▸ **Problem 1**: Translate into Spanish the following sentence from the essay on spiritual beliefs: "A lake surface freezes over in the winter months."
▸ **Problem 2**: Extend the essay on spiritual beliefs with a further passage that picks up after its final sentence.

▸ **Exercise passage**:
————————
What Spiritual Beliefs Mean to Me

Spirituality? Salvation, yes! And it has a great deal to do with our ability to walk on waters which would blur our vision to what is truly sacred if ever we sunk into them.

Without my spiritual beliefs I would have most certainly ended up in prisons. I was caught in a death grip by a severe addiction to alcohol. Escape from it didn’t seem possible. I was in a rage and I was dangerous. But it all changed for me when I discovered the ancient spiritual beliefs of my Anishinabe ancestors.

I had the ability to see, hear, smell and taste like most other human beings as I stumbled without purpose through life. Today I no longer take the blessings my eyes, ears, nose and mouth allow into my life, for granted. My spirituality directs me to heap praise on all goodness God gives, so I can experience the four seasons of life with health and vigour by my side.

My spirituality points to the land as a place to go, to retrieve wisdom and hope. A lake surface freezes over in the winter months. A thick ceiling of ice, snow and crust block out light from where the fish live. A time of darkness befalls the perch but he does not despair. He is aware that in time, sunlight will once again enter his world. And when it does, he rejoices and is thankful. With this I am taught to stay strong, knowing that healing will eventually occur for me no matter what amount of pain might press into my heart today.
————————
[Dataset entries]
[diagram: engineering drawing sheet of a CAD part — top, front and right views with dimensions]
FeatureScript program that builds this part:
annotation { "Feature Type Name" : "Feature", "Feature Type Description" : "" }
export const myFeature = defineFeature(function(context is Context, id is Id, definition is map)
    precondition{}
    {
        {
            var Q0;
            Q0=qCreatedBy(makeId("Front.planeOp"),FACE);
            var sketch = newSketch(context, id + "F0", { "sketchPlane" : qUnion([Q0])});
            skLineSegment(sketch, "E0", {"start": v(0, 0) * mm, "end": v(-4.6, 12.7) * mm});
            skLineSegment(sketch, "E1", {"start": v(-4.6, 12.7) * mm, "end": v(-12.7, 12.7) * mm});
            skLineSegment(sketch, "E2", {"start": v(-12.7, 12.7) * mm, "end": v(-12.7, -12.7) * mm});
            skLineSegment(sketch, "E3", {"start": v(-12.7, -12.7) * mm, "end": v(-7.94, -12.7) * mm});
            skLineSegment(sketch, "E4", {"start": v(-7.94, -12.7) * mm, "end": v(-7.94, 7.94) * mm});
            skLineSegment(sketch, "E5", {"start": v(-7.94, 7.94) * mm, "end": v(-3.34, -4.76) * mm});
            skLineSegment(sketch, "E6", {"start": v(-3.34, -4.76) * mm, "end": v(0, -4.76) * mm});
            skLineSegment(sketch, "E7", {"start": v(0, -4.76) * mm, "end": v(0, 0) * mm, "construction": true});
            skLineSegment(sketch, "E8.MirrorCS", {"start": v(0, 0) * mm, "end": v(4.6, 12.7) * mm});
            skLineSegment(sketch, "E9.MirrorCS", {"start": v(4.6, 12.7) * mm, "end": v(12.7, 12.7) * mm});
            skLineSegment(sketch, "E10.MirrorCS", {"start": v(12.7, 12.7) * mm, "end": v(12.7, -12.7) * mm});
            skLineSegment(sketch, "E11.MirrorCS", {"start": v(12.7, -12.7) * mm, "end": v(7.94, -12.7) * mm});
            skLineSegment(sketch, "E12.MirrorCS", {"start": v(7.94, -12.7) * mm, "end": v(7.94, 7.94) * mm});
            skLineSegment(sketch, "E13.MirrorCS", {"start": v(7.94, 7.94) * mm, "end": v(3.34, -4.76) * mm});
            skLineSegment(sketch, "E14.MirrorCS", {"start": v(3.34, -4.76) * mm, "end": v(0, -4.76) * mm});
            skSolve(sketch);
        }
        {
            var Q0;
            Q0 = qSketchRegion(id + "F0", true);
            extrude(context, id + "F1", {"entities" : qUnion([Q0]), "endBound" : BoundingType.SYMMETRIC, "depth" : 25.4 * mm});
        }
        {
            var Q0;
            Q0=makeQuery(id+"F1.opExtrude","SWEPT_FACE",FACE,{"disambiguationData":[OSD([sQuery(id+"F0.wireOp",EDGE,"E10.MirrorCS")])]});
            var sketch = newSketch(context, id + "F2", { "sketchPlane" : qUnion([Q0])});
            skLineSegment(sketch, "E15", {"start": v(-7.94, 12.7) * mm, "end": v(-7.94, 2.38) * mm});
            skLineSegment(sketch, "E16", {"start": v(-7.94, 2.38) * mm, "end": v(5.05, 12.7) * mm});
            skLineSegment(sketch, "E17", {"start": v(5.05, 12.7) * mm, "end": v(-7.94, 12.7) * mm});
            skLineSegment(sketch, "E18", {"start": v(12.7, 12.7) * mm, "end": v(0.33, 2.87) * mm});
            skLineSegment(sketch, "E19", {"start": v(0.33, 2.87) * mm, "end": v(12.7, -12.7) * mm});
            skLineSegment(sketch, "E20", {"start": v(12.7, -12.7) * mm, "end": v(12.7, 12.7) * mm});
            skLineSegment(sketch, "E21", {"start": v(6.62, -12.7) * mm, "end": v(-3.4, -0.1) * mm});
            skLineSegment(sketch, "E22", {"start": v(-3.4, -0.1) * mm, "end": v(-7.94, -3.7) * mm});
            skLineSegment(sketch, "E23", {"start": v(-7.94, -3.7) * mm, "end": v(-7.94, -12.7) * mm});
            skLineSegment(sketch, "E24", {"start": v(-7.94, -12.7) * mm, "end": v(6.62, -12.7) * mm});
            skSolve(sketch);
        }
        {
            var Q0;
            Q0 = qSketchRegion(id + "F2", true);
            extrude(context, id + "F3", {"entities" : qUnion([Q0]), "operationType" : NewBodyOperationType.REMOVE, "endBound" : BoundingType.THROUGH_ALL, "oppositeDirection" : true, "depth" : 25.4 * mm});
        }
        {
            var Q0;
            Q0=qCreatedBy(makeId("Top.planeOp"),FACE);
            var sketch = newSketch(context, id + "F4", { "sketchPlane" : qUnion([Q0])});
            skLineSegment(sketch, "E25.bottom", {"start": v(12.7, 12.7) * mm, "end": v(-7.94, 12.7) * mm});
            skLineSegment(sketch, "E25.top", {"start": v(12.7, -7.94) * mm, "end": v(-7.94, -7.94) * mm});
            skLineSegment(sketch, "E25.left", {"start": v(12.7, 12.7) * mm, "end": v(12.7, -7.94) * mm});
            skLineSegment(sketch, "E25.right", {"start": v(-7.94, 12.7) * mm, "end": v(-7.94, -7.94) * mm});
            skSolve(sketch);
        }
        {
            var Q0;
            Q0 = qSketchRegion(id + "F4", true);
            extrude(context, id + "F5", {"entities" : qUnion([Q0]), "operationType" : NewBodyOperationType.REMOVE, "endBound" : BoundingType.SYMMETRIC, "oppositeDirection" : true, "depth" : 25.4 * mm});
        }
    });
————————
▸ **Task response 1**: La superficie de un lago se congela durante los meses de invierno.

▸ **Task response 2**:
The birth of a human being is a miraculous occurrence. And because it is women who provide the womb and water in which the heart of a human being begins to drum, women hold a special place of honour in our spirituality. Long before other peoples came here, women of the Anishinabeg nations were entrusted to be keepers of the waters. It was they whose prayers, rituals and ceremonies were believed would keep the lake, river and stream free of poisons. Women were honoured as leaders and were feasted as gatherers of the many medicines the land generously provided to the Peoples so all would enjoy good health.

The duty of the men is to gather, and make ever ready for future generations, the kindling that keeps the fire of “life’s purpose” burning brightly.

The children are wise teachers and a constant reminder to us as to why we must keep the land healthy. My spiritual beliefs direct me to honour the children and to stand with humility before the old people of my community who dedicate the last years of their lives towards the health and wellbeing of our future generations.

After life has left my heart and the memories I held dear have been placed into the care of my children, I will awake to a world anew. My ancestors will greet me with honour songs and a great feast will take place. And forevermore, I will be surrounded by love and peace.

Keep the Circle Strong,
Albert “South Wind” Dumont.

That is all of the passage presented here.